-- START OF Supplied text --
The Stream Processing Model Behind Google Cloud Dataflow

Balancing correctness, latency, and cost in unbounded data processing

Vu Trinh

Published in

Towards Data Science

14 min readApr 27, 2024

This was originally published at https://vutr.substack.com.

Before we move on
Introduction from the paper.
The details of the Dataflow model.
Implementation and designs of the model.

Intro

Google Dataflow is a fully managed data processing service that provides serverless unified stream and batch data processing. It is the first choice Google would recommend when dealing with a stream processing workload. The service promises to ensure correctness and latency regardless of how big your workload is. To achieve these characteristics, Google Dataflow is backed by a dedicated processing model, Dataflow, resulting from many years of Google research and development. This blog post is my note after reading the paper: The Dataflow Model: A Practical Approach to Balancing Correctness, Latency, and Cost in Massive-Scale, Unbounded, Out-of-Order Data Processing. If you want to learn more about stream processing, I strongly recommend this paper. It contains all the lessons and insights from Google’s introduction of the Dataflow model to deal with its global-scale stream processing demand. Despite being written in 2015, I believe this paper’s contribution will never be old.

Note: The paper was published in 2015, so some details may be changed or updated now; if you have any feedback or information that can supplement my blog, feel free to comment.

Before we move on

To avoid more confusing

Dataflow is the Google stream processing model.
Apache Beam lets users define processing logic based on the Dataflow model.
Google Cloud Dataflow is a unified processing service from Google Cloud; you can think it’s the destination execution engine for the Apache Beam pipeline.

Workflow: You define the unified processing logic using Apache Beam and decide to run the pipeline on the execution engine you want, such as Google Dataflow, Spark, Flink, etc.

Before we explore the Dataflow model in depth, the following sections will introduce some information, such as context, challenges, and concepts.
-- END OF Supplied text --
-- START OF Data block --
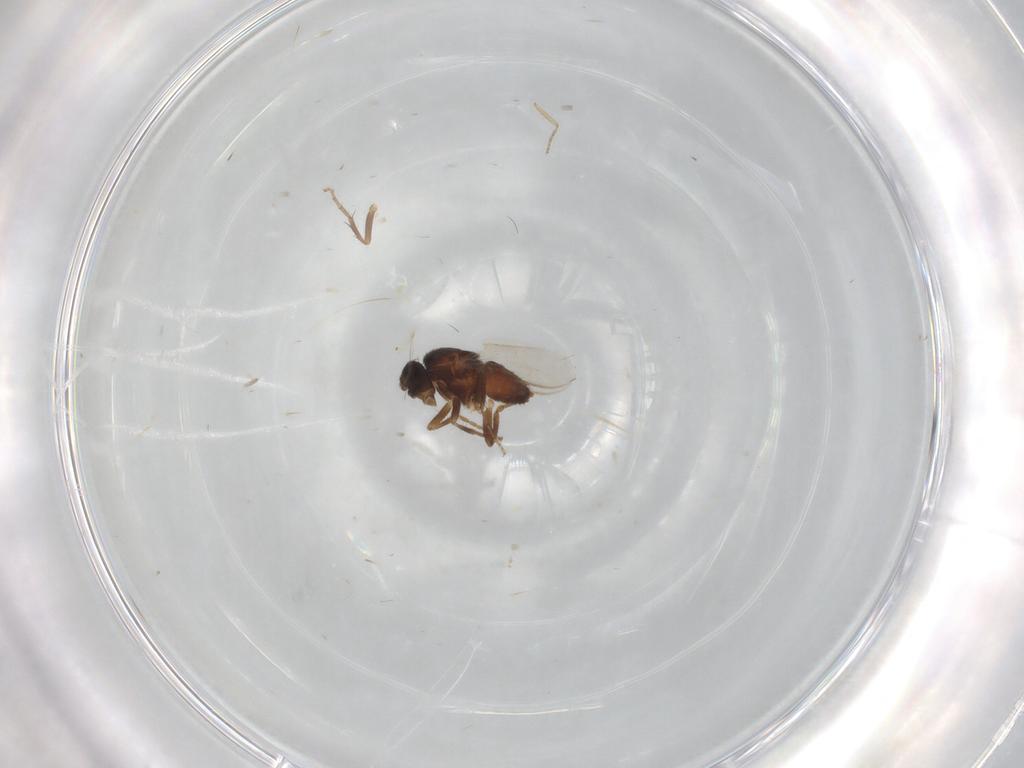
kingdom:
-- END OF Data block --
**Work to be completed:**
Extract the part of the Dataflow model post that opens with the words containing "Google Cloud Dataflow is" and closes with "Spark, Flink, etc.". The lines above aren't needed for this.

**Complete response:**
Google Cloud Dataflow is a unified processing service from Google Cloud; you can think it’s the destination execution engine for the Apache Beam pipeline.

Workflow: You define the unified processing logic using Apache Beam and decide to run the pipeline on the execution engine you want, such as Google Dataflow, Spark, Flink, etc.